Les trois voix de John, Ella et Charles alternent pour nous faire vivre cette caniculaire année 1911, où les tensions et les désirs s'exacerbent, provoquant agressivité et frustration, alors que l'Angleterre est en proie à de violents mouvements sociaux. A travers la vie quotidienne de cette communauté déglinguée, où l'on se demande souvent qui sont les véritables malades mentaux, Anna Hope dévoile toute la maltraitance de la société envers les plus faibles : maltraitance dans la famille, à l'usine ou à l'asile, une société où toute révolte, même minime, contre l'ordre social est vue comme une preuve de faiblesse d'esprit, une dangerosité qui nécessite qu'on la mette à l'écart. C'est pour protéger la structure sociale et préserver la "pureté de la race", que cette société a élaboré les théories eugénistes : la maladie mentale comme tare héréditaire des classes laborieuses, la stérilisation comme méthode radicale de réduire la pauvreté, la révolte sociale envisagée non comme le résultat de l'oppression des classes dominantes mais comme le symptôme de cette faiblesse d'esprit. Mais l'idée d'un homme supérieur que défend Charles va être mise à mal quand il se comparera à ces soi-disant faibles d'esprit bien mieux bâtis et bien plus solides que lui (Qu'est-ce qu'un homme supérieur ? Celui qui a la force, la culture ou le pouvoir ?), et quand il sera lui-même confronté à des désirs qui lui semblent inavouables.
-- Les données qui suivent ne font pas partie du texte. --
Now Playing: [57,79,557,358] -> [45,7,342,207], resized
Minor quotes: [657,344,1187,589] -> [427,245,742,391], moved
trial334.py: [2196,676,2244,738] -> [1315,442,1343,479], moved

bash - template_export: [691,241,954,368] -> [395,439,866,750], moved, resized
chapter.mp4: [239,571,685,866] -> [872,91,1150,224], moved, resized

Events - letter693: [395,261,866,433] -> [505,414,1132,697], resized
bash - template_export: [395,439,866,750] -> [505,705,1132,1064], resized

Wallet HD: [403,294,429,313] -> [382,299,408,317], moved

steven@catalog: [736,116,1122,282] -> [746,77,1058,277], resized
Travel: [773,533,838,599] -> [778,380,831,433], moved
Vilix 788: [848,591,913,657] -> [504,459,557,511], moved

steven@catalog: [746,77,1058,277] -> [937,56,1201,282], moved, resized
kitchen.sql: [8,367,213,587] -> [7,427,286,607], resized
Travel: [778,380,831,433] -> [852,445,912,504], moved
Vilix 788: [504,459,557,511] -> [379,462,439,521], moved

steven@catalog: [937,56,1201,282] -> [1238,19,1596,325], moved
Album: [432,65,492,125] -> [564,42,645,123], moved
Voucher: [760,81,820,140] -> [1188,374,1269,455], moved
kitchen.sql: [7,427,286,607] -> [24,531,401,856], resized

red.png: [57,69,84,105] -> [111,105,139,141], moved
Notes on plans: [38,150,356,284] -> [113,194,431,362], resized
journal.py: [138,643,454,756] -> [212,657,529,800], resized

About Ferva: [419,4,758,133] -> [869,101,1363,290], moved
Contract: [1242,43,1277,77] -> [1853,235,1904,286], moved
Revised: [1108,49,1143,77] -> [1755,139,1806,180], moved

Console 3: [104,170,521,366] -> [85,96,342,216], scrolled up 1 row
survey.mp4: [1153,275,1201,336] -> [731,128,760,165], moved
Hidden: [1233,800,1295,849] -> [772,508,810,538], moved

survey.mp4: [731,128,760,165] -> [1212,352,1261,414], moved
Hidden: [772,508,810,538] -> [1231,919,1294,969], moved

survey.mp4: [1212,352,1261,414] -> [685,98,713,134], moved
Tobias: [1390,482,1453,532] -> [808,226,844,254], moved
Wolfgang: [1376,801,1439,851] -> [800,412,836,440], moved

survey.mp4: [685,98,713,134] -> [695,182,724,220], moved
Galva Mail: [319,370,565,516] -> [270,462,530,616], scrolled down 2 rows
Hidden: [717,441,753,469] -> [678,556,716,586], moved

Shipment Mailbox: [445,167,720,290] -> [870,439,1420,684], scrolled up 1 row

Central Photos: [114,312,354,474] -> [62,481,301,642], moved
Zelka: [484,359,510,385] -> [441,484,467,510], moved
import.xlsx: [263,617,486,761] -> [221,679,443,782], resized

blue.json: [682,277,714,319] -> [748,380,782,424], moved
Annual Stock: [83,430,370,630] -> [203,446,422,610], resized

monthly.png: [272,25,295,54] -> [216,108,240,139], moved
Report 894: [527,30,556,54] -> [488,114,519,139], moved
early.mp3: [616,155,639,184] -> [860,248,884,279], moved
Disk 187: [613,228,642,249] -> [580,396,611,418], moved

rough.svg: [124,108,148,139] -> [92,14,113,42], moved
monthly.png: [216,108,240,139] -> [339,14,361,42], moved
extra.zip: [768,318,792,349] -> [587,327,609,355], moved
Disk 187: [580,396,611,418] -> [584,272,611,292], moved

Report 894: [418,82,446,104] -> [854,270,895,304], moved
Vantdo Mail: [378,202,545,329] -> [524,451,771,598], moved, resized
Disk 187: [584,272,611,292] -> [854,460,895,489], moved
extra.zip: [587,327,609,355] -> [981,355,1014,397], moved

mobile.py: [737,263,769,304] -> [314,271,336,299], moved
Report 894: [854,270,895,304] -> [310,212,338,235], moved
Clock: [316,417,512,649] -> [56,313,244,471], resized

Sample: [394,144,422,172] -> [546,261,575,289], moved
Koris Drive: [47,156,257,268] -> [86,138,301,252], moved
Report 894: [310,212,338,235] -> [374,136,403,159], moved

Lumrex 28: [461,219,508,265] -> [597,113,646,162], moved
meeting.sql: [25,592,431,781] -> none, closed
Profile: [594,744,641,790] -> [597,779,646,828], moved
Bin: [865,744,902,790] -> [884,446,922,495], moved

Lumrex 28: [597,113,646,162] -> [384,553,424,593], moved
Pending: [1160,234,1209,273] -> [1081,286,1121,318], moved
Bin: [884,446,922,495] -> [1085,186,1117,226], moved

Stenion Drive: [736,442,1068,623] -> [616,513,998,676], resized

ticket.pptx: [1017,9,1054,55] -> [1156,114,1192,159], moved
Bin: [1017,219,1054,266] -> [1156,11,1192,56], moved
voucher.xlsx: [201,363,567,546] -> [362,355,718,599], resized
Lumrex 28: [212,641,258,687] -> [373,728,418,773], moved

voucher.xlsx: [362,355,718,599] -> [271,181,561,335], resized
On découvrira peu à peu (mais à quel prix...) que le fou n'est pas celui que l'on croit.
"A quel point la beauté de la vie et du monde le frappait comme une fièvre parfois, mais à quel point tout était entaché par la haine."
J'aime les auteurs qui entrelacent aussi habilement petite et grande histoire, questions politiques, théories scientifiques et drames humains, démontant au passage certains de nos préjugés et nous incitant à ne pas nous arrêter à la surface des choses. Et Anna Hope a une plume merveilleuse, à la fois réaliste et délicate, qui décrit admirablement un monde tout en contrastes. On s'y croirait, dans cet enfer, dont on sent autant la chaleur étouffante que la détresse mortifère. A la brutalité et à la cruauté de l'asile s'opposent pourtant l'exubérance et la beauté de la nature, l'amour se confronte à la haine, à la jalousie et au ressentiment, la poésie se raille de la rudesse du monde, la tendresse libère quand la frustration enchaîne. Anna Hope rend à ces aliénés toute leur humanité, leur beauté singulière et leur sensibilité. Un grand roman et un gros coup de cœur.
Le billet tout aussi enthousiaste de Cuné.
Traduit de l'anglais par Elodie Leplat.
Gallimard, coll. "Du monde entier", 2017. - 390 p.